Aus Sicht der Sinologin Didi Kirsten Tatlow spiegelt die Politisierung diverser Olympia-Aspekte die Lage in Ostasien wider. "Taiwan muss bei den Olympischen Spielen unter dem Namen 'Chinesisch Taipeh' antreten. Die taiwanische Nationalhymne darf nicht gespielt werden. Das sind zwei Beispiele für politische Konflikte, die durch die Olympischen Spiele nun sichtbar werden. Die chinesischsprachige Welt ist ein politisch hochumkämpfter Raum und das wird bei diesen Spielen deutlich."

Machtdemonstration am Beispiel Taiwan

Gerade was die Taiwan-Frage angeht, nutzt Chinas Staats- und Parteiführung die Olympischen Spiele, um ihre Macht in Asien zu demonstrieren. Sie vertritt die Meinung, Taiwan gehöre zur Volksrepublik - obwohl das nie der Fall war. Wer Chinas Taiwan-Politik nur andeutungsweise infrage stellt, wird von der kommunistischen Führung bestraft.

So etwa die taiwanische Sängerin, Schauspielerin und Comedy-Moderatorin Dee Hsu alias Xiao S. Sie ist auch in China sehr erfolgreich. Als sie auf Instagram taiwanische Olympia-Teilnehmerinnen und -Teilnehmer als "Nationalsportler" Taiwans bezeichnete, brach in China ein Sturm der Entrüstung los. Innerhalb weniger Stunden verlor Dee Hsu in der Volksrepublik reihenweise Werbeverträge - auf Druck nationalistischer Chinesinnen und Chinesen.

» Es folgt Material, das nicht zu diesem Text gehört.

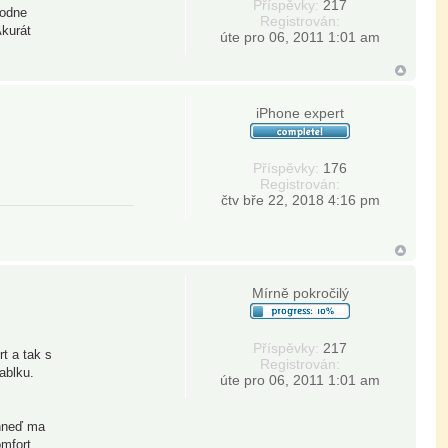
Příspěvky:
217
Hodne
Registrován:
Akurát
úte pro 06, 2011 1:01 am
iPhone expert
Příspěvky:
176
Registrován:
čtv bře 22, 2018 4:16 pm
Mírně pokročilý
Příspěvky:
217
t a tak s
Registrován:
ablku.
úte pro 06, 2011 1:01 am
 hneď ma
omfort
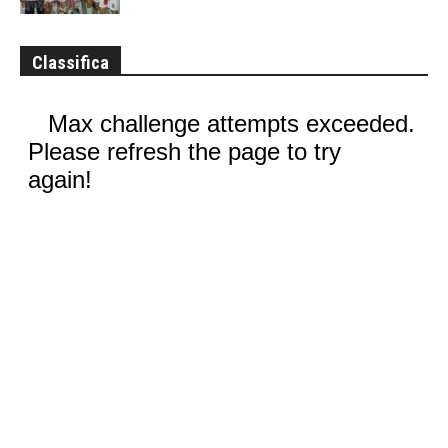
Classifica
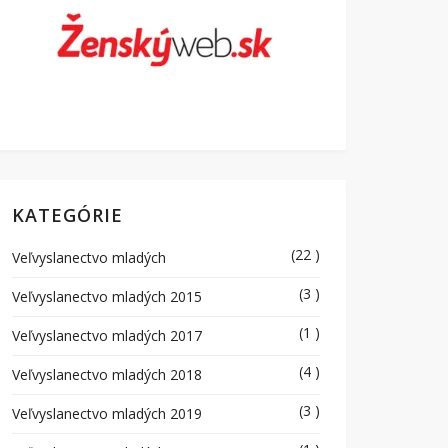
KATEGÓRIE
(22 )
Veľvyslanectvo mladých
(3 )
Veľvyslanectvo mladých 2015
(1 )
Veľvyslanectvo mladých 2017
(4 )
Veľvyslanectvo mladých 2018
(3 )
Veľvyslanectvo mladých 2019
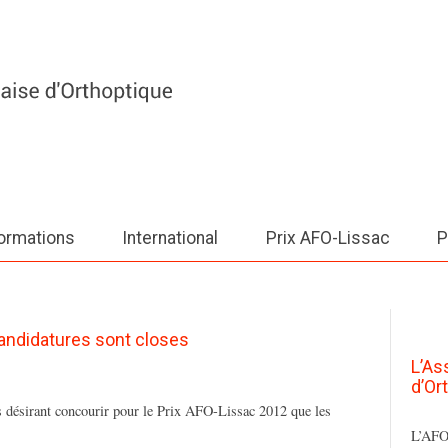
ormations
International
Prix AFO-Lissac
P
andidatures sont closes
L’As
d’Or
s désirant concourir pour le Prix AFO-Lissac 2012 que les
L’AFO 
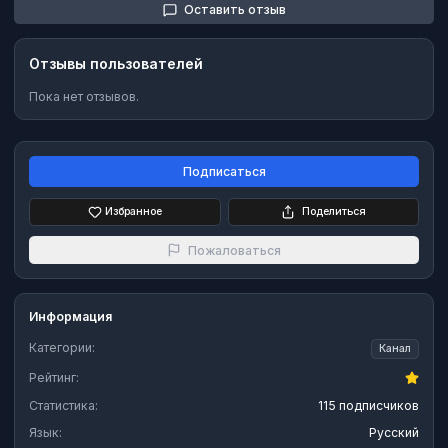
Оставить отзыв
Отзывы пользователей
Пока нет отзывов.
Подписаться
Избранное
Поделиться
Пожаловаться
Информация
Категории:
Канал
Рейтинг:
Статистика:
115 подписчиков
Язык:
Русский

Verstoß gegen olympische Charta

Der offen zur Schau gestellte Nationalismus der kommunistischen Führung zeigt sich auch direkt bei den Spielen in Tokio. Obwohl das nach Regel 50 der olympischen Charta eigentlich verboten ist.

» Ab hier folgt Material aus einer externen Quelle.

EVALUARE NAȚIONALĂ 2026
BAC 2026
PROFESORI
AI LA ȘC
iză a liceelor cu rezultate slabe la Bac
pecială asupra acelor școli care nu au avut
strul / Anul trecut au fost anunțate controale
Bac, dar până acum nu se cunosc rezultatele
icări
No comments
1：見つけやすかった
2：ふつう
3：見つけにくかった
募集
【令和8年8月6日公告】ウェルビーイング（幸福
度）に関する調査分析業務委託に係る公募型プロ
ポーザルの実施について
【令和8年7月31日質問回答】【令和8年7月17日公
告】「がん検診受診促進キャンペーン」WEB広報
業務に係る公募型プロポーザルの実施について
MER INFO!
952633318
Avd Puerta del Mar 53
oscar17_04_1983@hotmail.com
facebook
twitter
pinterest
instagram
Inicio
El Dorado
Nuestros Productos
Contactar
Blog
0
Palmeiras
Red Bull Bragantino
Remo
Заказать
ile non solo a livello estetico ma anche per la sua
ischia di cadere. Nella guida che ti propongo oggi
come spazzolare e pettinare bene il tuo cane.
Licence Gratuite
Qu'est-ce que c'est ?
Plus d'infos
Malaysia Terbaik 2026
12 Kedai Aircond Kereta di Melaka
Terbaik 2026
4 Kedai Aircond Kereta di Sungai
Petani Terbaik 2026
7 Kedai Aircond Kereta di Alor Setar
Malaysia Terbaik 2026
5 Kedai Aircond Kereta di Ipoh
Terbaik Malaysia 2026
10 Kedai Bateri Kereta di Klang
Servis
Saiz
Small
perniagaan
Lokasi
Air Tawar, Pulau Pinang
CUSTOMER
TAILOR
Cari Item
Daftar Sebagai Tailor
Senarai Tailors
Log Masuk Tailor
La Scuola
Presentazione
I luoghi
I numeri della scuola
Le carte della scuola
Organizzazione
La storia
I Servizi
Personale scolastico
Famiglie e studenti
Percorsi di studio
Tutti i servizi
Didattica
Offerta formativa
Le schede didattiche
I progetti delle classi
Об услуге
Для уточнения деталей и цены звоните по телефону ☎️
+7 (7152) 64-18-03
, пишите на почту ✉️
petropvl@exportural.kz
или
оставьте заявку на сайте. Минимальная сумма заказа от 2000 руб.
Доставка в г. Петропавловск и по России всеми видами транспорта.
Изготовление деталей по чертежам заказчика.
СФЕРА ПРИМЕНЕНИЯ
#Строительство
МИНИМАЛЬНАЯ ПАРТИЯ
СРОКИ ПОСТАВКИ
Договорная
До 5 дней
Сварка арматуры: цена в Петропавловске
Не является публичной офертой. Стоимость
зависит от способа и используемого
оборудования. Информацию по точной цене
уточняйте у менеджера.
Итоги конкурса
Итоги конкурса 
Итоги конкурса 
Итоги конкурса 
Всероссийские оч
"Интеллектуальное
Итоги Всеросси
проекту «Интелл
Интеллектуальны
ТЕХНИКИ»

Zum Beispiel bei der Siegerehrung des Bahnrad-Team-Sprint-Wettbewerbs. Gold holten die beiden chinesischen Bahnrad-Sprinterinnen Zhong Tianshi und Bao Shanju. Der staatliche Sender CCTV übertrug die Siegerehrung live und deutlich zu sehen war: Die beiden Chinesinnen hatten sich für diesen Anlass kleine gold-rote Anstecker der Kommunistischen Partei an die Brust geheftet. Die Anstecker zeigen ein stilisiertes Porträt von Mao Zedong - Gründer der Volksrepublik und Langzeitdiktator Chinas.

Die Goldmedaillen von Zhong Tianshi und Bao Shanju

Die chinesischen Bahnrad-Sprinterinnen Zhong Tianshi und Bao Shanju trugen bei der Siegerehrung kleine gold-rote Anstecker der Kommunistischen Partei - was ein Verstoß gegen die olympische Charta ist.

Olympia-Veranstalter ermittelt gegen China

Nach diversen Beschwerden ermitteln nun die Olympia-Veranstalter gegen China. Man sei wegen der Mao-Zedong-Anstecker bereits in Kontakt mit dem chinesischen Olympia-Komitee und erwarte eine formelle Antwort, sagte Olympia-Sprecher Mark Adams am Mittwoch in Tokio. Die chinesische Seite habe bereits versichert, dass so etwas nicht mehr vorkommen werde.

In rund einem halben Jahr beginnen in der chinesischen Hauptstadt Peking die Olympischen Winterspiele. Eine überbordende Politisierung der Wettkämpfe ist schon jetzt absehbar. Sowohl Chinas Olympisches Komitee als auch das Veranstalter-Team der Spiele bestehen fast vollständig aus Kadern der Kommunistischen Partei.

Über dieses Thema berichtete NDR Info am 05. August 2021 um 09:48 Uhr.